Niat membunuh Wei Qi sangat mengagumkan, dia menggerakkan tangan kanannya, dan ketika ruang di depannya sedikit bergetar, sebuah pedang ungu panjang seberat 3.000 jin muncul di tangannya.
“Whosh, whosh, whosh!”
Sosok Wei Qi melesat ke arah Tan Yun dengan kecepatan gelombang pasang. Setiap kali melesat, ia tampak berjarak sepuluh kaki. Pedang ungu panjang di tangannya bagaikan kilat ungu yang menembus langit rendah, dengan momentum seperti pelangi, menebas Tan Yun!
“memanggil!”
Tan Yun berdiri di atas salju, kilatan cahaya dingin terpancar dari matanya, dan ketika lengan kanannya diangkat dengan keras, cahaya pedang melesat ke atas!
“Kapan!”
Pedang-pedang itu berbenturan, percikan api berhamburan ke segala arah, Wei Qi merasakan benturan yang sangat keras, dan bilah pedang itu menusuk lengan kanannya.

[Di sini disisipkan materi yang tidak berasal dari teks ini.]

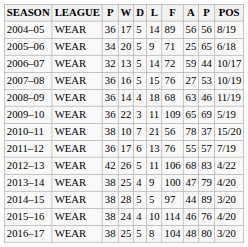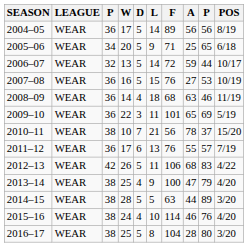2009–10 | F: 109 -> 101
2014–15 | F: 97 -> 63
2016–17 | A: 48 -> 28
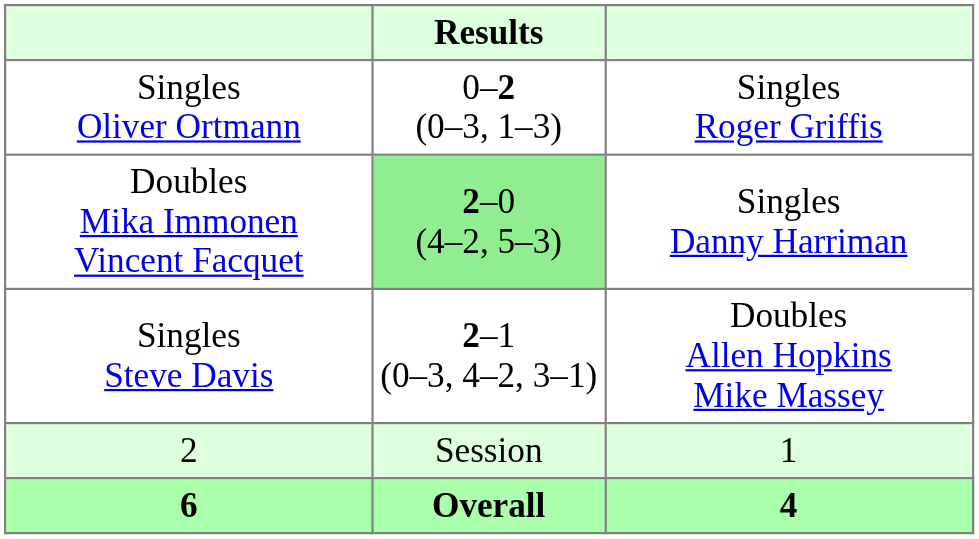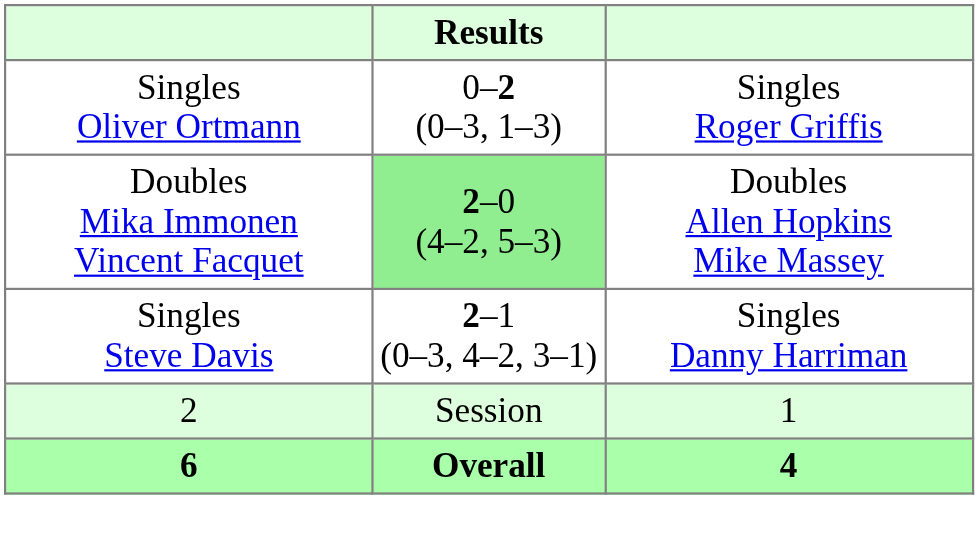Doubles Mika Immonen Vincent Facquet | column 3: Singles Danny Harriman -> Doubles Allen Hopkins Mike Massey
Singles Steve Davis | column 3: Doubles Allen Hopkins Mike Massey -> Singles Danny Harriman
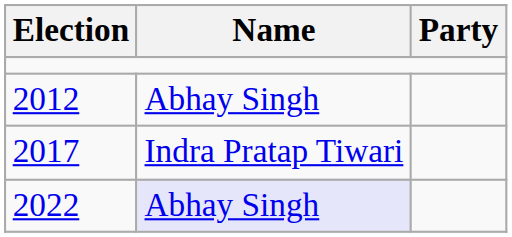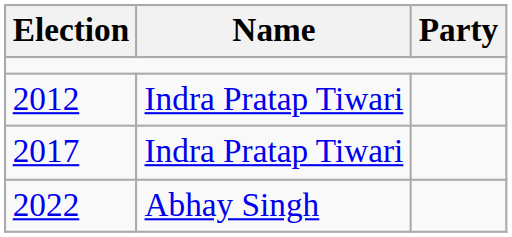2012 | Name: Abhay Singh -> Indra Pratap Tiwari
2022 | Name: lavender background -> no background
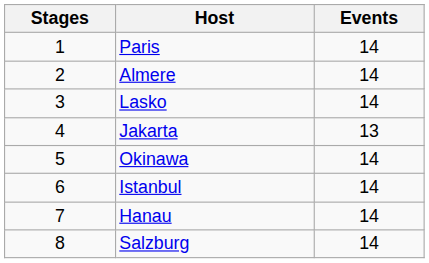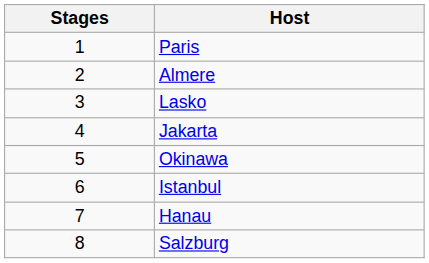- column: Events | 14 | 14 | 14 | 13 | 14 | 14 | 14 | 14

Seketika, kakinya terperosok beberapa meter ke belakang di salju, dan ketika ia berdiri tegak, tetesan darah merah menetes dari gagang pedang ke salju.
Namun, justru mulut harimau di tangan kanannya yang hancur oleh pedang Tan Yun!
Di sisi lain, Tan Yun berada di tengah angin dan salju, tubuhnya hanya sedikit bergetar, tetapi dia tidak bergerak seperti gunung, sepasang mata berbinar yang penuh amarah menatap Wei Qi, “Kau memang seperti itu!”
“Astaga, aku tahu betapa sombongnya kau!” teriak Wei Qi, ekspresinya menjadi serius, dan seluruh energi spiritual tubuhnya tercurah ke dalam pisau panjang berwarna ungu itu!
Saat kekuatan spiritual mengalir ke pisau panjang itu, tiba-tiba, meskipun Wei Qi masih berada di tingkat kesembilan embrio spiritual, auranya terus meningkat. Terungkap bahwa dengan pisau di tangan, aku memiliki kendali atas situasi di dunia!
Wei Qi menginjak tanah dengan kaki kanannya, salju beterbangan, dan tanah retak. Dia melompat setinggi seratus meter. Saat tubuhnya berhenti di udara, lengan kanannya bergerak dengan kecepatan tinggi. Ratusan cahaya pedang muncul di kehampaan, dan mereka mengikuti lintasan yang aneh. Terkondensasi menjadi cahaya pedang ungu sepanjang 30 kaki!
Pada saat cahaya pedang terbentuk, momentum yang mendebarkan menyapu ke arah Tan Yun, menyebabkan salju tebal dalam radius seratus kaki dari Tan Yun terangkat, dan tanah yang terbuka mulai retak. Penuh dengan retakan yang mengejutkan!
“Sangat kuat!” Pupil mata Tan Yun tiba-tiba menyempit, semangat bertarungnya tinggi! Dia menyimpulkan bahwa Wei Qi jauh lebih kuat daripada Wang Fushen yang telah dia bunuh!